While not as common on grocery-store shelves, it’s worth seeking out this oil if you’re a fan of tossing around meat in the frying pan or wok. Common in Japanese kitchens, this delicate-tasting oil is extracted from the germ and inner husk of rice, which is removed when brown rice becomes white. With a smoke point of nearly 500 degrees F, rice oil is a great choice for high-heat cooking such as stir-frying, broiling, and grilling. It’s this ability to handle the heat that makes rice oil popular in Asian cuisine, which relies heavily on high-temperature meal preparation.
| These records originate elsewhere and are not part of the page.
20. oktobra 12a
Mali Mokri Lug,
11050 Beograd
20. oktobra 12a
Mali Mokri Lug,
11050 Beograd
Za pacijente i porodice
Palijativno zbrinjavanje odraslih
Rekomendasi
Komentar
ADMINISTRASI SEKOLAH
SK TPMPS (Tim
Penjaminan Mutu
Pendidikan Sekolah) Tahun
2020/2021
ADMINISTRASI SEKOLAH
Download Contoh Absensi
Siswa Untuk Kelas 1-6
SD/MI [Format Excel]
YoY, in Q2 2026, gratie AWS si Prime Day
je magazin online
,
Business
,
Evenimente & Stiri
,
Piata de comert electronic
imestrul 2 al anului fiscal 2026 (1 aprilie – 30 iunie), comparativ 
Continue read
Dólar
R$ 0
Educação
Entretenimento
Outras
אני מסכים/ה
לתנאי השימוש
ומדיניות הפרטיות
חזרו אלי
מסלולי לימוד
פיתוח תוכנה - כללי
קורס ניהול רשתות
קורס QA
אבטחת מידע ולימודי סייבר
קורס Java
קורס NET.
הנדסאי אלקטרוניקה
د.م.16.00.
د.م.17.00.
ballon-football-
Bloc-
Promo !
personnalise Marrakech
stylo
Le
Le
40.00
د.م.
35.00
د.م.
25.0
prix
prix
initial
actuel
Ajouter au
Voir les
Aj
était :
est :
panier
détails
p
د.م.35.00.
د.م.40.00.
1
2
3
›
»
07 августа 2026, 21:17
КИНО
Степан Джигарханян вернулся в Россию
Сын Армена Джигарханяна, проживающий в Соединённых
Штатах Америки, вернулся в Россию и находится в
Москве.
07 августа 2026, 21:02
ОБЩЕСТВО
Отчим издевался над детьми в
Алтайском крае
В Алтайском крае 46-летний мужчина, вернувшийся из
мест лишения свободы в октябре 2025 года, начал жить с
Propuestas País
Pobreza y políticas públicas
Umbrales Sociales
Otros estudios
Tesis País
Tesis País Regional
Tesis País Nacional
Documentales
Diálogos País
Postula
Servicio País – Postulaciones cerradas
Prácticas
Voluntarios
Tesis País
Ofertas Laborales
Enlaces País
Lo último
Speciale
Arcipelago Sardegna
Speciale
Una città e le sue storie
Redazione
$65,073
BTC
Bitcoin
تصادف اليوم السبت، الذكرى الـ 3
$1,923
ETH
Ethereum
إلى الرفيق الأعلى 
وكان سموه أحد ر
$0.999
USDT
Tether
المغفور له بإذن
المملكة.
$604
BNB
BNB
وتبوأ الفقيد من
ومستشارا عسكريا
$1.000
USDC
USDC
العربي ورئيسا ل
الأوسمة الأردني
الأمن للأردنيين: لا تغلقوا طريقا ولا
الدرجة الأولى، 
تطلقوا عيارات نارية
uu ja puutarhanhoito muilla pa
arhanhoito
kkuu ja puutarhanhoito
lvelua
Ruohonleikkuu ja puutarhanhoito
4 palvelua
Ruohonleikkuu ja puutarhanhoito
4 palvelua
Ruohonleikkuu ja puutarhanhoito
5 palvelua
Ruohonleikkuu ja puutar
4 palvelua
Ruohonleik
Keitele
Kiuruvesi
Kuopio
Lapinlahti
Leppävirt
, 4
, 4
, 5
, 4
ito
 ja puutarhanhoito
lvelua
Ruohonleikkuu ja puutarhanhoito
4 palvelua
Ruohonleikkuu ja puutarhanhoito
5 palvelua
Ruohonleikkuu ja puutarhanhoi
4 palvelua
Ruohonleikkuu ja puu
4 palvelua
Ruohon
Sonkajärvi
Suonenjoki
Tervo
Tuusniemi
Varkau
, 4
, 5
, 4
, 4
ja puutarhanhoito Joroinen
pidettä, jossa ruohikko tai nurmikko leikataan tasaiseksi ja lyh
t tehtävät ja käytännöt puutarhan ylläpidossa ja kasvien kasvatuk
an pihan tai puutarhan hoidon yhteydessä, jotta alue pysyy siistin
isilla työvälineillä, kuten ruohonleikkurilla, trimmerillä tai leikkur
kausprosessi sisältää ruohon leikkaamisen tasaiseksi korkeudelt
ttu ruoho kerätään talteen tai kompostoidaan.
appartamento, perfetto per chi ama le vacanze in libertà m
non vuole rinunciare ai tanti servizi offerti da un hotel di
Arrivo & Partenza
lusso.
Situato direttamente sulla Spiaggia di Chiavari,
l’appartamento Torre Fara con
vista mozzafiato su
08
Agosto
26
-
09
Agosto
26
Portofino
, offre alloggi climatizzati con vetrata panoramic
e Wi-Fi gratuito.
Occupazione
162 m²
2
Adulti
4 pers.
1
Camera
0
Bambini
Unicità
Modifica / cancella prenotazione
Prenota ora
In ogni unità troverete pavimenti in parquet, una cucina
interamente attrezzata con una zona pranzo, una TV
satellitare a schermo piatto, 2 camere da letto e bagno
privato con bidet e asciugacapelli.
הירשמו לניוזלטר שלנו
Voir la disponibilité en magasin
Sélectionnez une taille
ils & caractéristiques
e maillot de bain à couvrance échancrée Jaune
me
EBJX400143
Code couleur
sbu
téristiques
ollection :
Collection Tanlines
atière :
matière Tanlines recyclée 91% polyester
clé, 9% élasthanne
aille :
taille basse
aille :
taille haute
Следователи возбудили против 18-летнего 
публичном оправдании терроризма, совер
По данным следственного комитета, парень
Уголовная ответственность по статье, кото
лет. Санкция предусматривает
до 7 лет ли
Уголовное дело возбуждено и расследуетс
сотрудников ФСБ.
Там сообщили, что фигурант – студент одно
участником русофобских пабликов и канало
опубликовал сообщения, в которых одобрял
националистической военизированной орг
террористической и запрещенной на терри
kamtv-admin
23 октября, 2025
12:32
Nearly 80 percent of the calories in rice-bran oil hails from heart-healthy unsaturated fats, while research suggests that an antioxidant compound in the oil called gamma-oryzanol can improve cholesterol levels, making this another reason why rice bran oil is a champion for heart health.8 You can also count on rice oil as a source of vitamin E, which is an antioxidant that helps protect your cells, including muscle cells, from free-radical damage. It also has a long shelf life and therefore is less prone to rancidity than many other oils.9
Need to Know: The calorie count of rice bran and other oils is not low, about 120 calories from 13 grams of fat in a tablespoon serving. So don’t pour them into your skillet with a heavy hand.
COOKING OILS TO AVOID
Remember, the oils above are golden, but one oil you might want to keep out of the frying pan is sunflower. A British investigation found that this oil from the sun-worshiping plant produced aldehydes, potentially cancer-causing compounds, at levels 20 times higher than that recommended by the World Health Organization in response to heating.10
Corn oil was also found to possess disturbing amounts of aldehydes, whereas olive oil, canola oil, butter, and even goose fat produced far fewer aldehydes when heated. While there is no published data linking sunflower oil to an increased risk of cancer risk, you may want to limit its use when cooking.
BUT WHAT ABOUT COOKING SPRAY?
Many bodybuilders use cooking sprays to coat their skillets and baking pans without the volume of oil that comes with cooking oils. What are the advantages and disadvantages to these sprays for the fitness-minded, you ask?
A short spray—about 1/4 second—delivers nearly 0 calories, meaning there’s a significant calorie savings versus using straight-up oil. An FDA loophole allows the Nutrition Facts panel to claim 0 calories by permitting the manufacturer to state an unrealistic spray time and rounding down the calories. Most people will spray for longer, so you do end up with a few calories, but this amount is still likely negligible.
While you’ll save on calories, keep in mind that when you rely solely on these sprays, you’ll miss out on some of the beneficial fats and other compounds found in oils. Also, some may find an ingredient list that includes “propellant” to be of concern. This is a food-grade propellant made from hydrocarbons such as butane and propane. Levels released when you spray your skillet in preparation for making a batch of flapjacks have been shown to be significantly lower than what could pose a toxicity risk.
Still, if you’re concerned about propellants, you can source out organic cooking sprays that instead use carbon dioxide. Some companies, like La Tourangelle, offer nonaerosol sprays that are propellant-free and contain only a single ingredient—the oil.
Perhaps the best option is to buy an inexpensive mister and simply fill this with your own oil such as olive or canola. It’s refillable, and you can be satisfied that you’re using a cleaner product to slash some calories from your diet, which is especially helpful when watching total calories.